Personal information
- Born: 7 June 1977 (age 49) Lyon, France
- Nationality: French
- Height: 167 cm (5 ft 6 in)
- Playing position: Centre back

Youth career
- Years: Team
- 1991-1993: CO Saint-Fons
- 1993-1996: ASUL Vaulx

Senior clubs
- Years: Team
- 1996-2001: ASUL Vaulx-en-Velin
- 2001-2006: ES Besançon
- 2006-2008: CS Vesoul
- 2008-2010: Cercle Dijon Bourgogne HB
- 2010-2011: Santanders Marina Park
- 2011-2012: BM Elda Prestigio

National team
- Years: Team / Apps / (Gls)
- 2000-2004: France / 64 / (84)

Medal record
World Championship
| Gold medal – first place | 2003 Croatia | Team |
European Championship
| Bronze medal – third place | 2002 Denmark | Team |

= Myriame Saïd Mohamed =

French handball player (born 1977)

Myriame Saïd Mohamed (born 7 June 1977) is a French former handball player. She won the World Championship with France in 2003.

==Career==
Saïd Mohamed started playing handball at CO Saint-Fons at the age of 14. Her first senior club was ASUL Vaulx-en-Velin from Lyon. In 2001 she signed her first professional contract with ES Besançon. In 2003 she won no less than 4 titles with the club; the French Championship, Cup, League Cup and the EHF Cup Winners' Cup. This was the first time a French club won a European title.

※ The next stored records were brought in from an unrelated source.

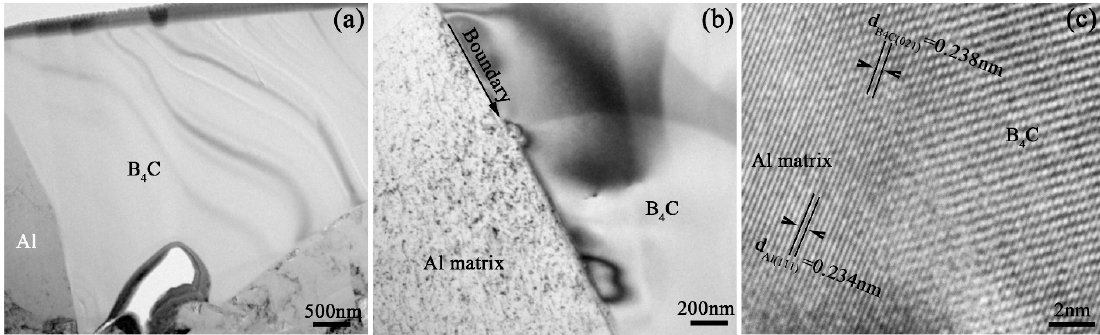
Figure 6. ( a ) Bright field TEM image of Al-30%B 4 C MMCs; ( b ) High magnification of crystal boundary between Al matrix and B 4 C particle; ( c ) high resolution TEM (HRTEM) image.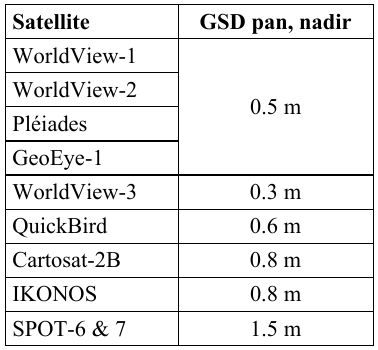
Table 1. GSD of high resolution remote sensing satellites; sources: respective data sheets of the manufacturers/operators In urban areas in particular, the precision of high resolution satellite DEMs falls due to disparities in the stereo image pairs.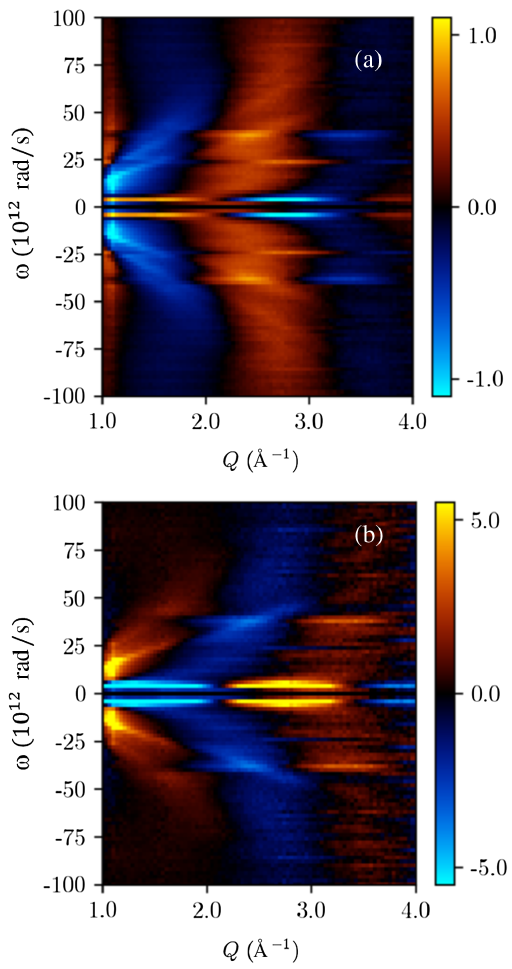
FIG. 6. Fourier transform of S 0 ð Q; τ Þ in Fig. 5 to form ˜ S 0 ð Q; ω Þg and (b) Im f (a) Re f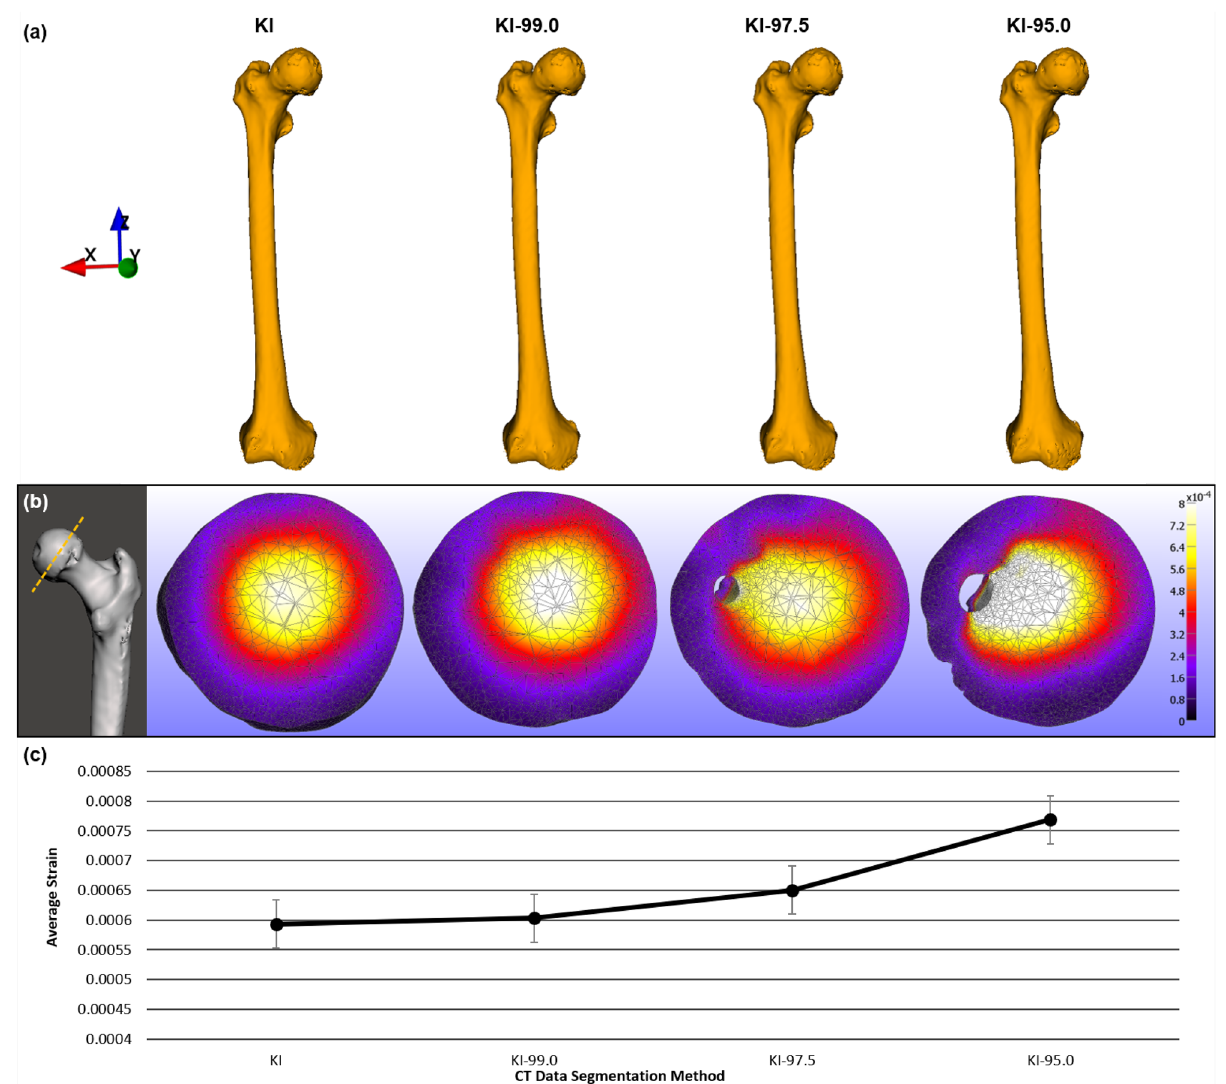
Figure 2. Visually comparable 3D anatomical models yield different biomechanical data. ( a ) 3D models of the same right femur specimen generated using 4 different segmentation methods (anterior view). ( b ) Cross- sections of femoral head revealing hidden internal morphological variations and heatmaps showing strain data variation. ( c ) Average strain data (n = 63) from finite element models generated with 4 segmentation methods. 3D mesh visualizations generated with MeshMixer 3.5.474, www. meshm ixer. com; data heatmaps generated with FEBio Studio 1.0.0, https:// febio.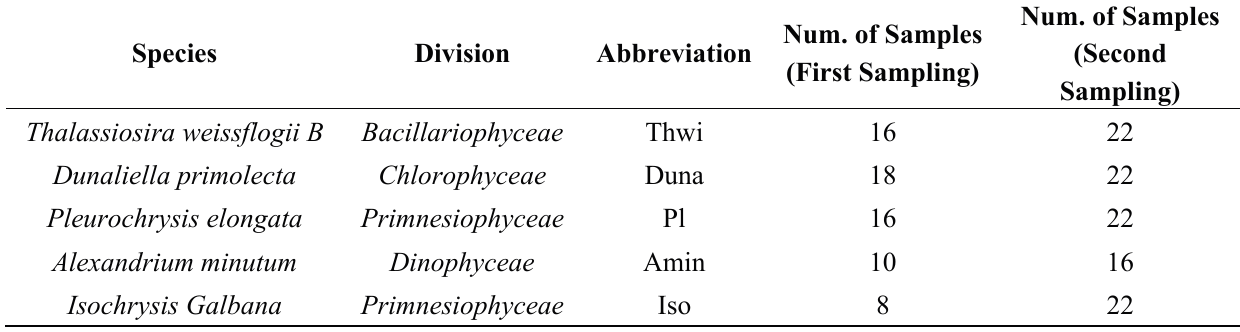
Table 2. Taxonomic groups of the five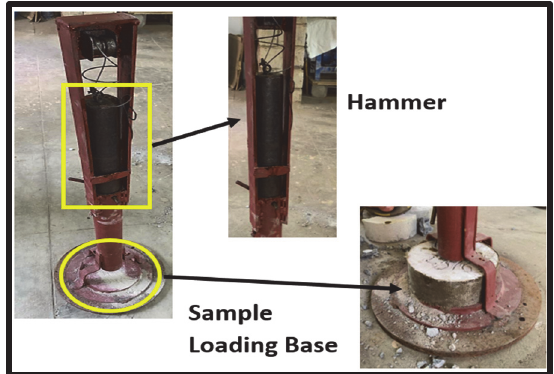
Figure 4: Impact test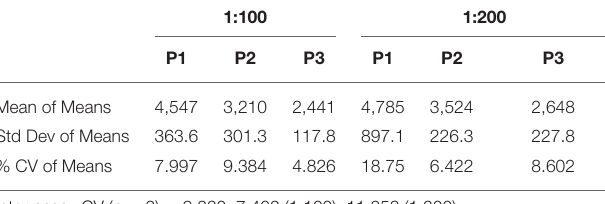
FIGURE 2 | Specificity of the C3(H 2 O) ELISA. (A) Binding comparison of proteins using anti-C3 pAb for detection . (B) Specificity of ELISA employing anti-C3a pAb. C3(MA) and iC3(MA) are detected. (C) Schematic depicting the cleavage and inactivation of C3(H 2 O) by cofactor proteins and the serine protease FI. Adapted from Elvington et al. ( 20). (D) Increasing concentrations of C3(MA) were spiked into 1:100 NHS which had a baseline C3(H 2 O) level of 938ng/ml and protein recovery of the C3(MA) over baseline was assessed by ELISA; n = 2, representative of 2 independent experiments. (E) C3(H 2 O) was measured in human serum and plasma from healthy adults; n = 3 donors (in duplicate, intra-assay precision; %CV 4.97). (F) Increasing quantity of purified C3b (red) or iC3b (blue) was incubated with 40ng/ml C3(MA) to assess if they compete for binding; n = 3. TABLE 1 | Inter-assay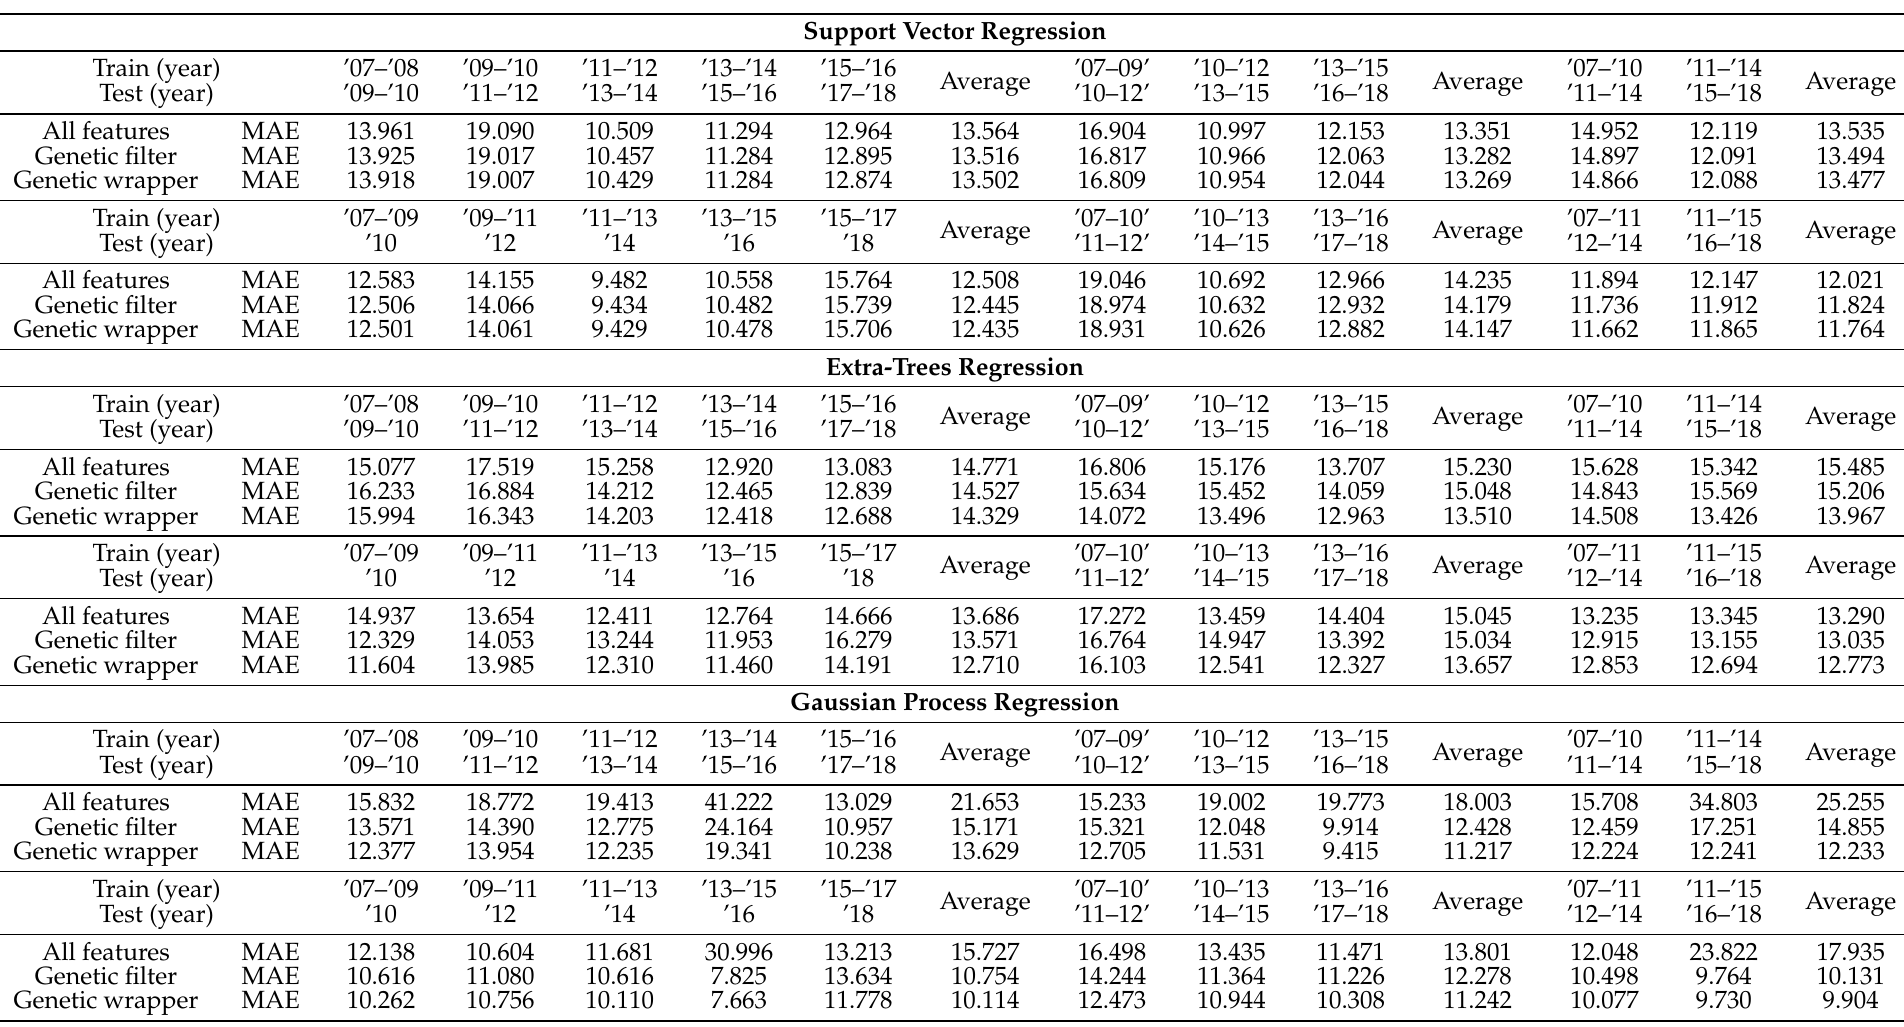
Table A3. Results of applying feature selection to the percentage changes of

In 2006 she left ES Besançon and joined CS Vesoul. In the 2008 the team were relegated from the French league after finishing last, and Saïd Mohamed left for Cercle Dijon Bourgogne HB, where she played until 2010. She then left for Spain, where she played for Santander Marina Park and BM Elda Prestigio. She retired in 2012.

After her playing career she has been a coach at the French youth national team.

==National team==
Saïd Mohamed played for the French youth team between 1996 and 1997. Between 2000 and 2004 she played 64 matches for the French national team.
Her first major international tournament was the 2000 European Championship. Afterwards she played at the 2001 World Championship and the 2002 European Championship.

In 2003 she won the 2003 World Championship with France. This was the first time ever, that France became world champions.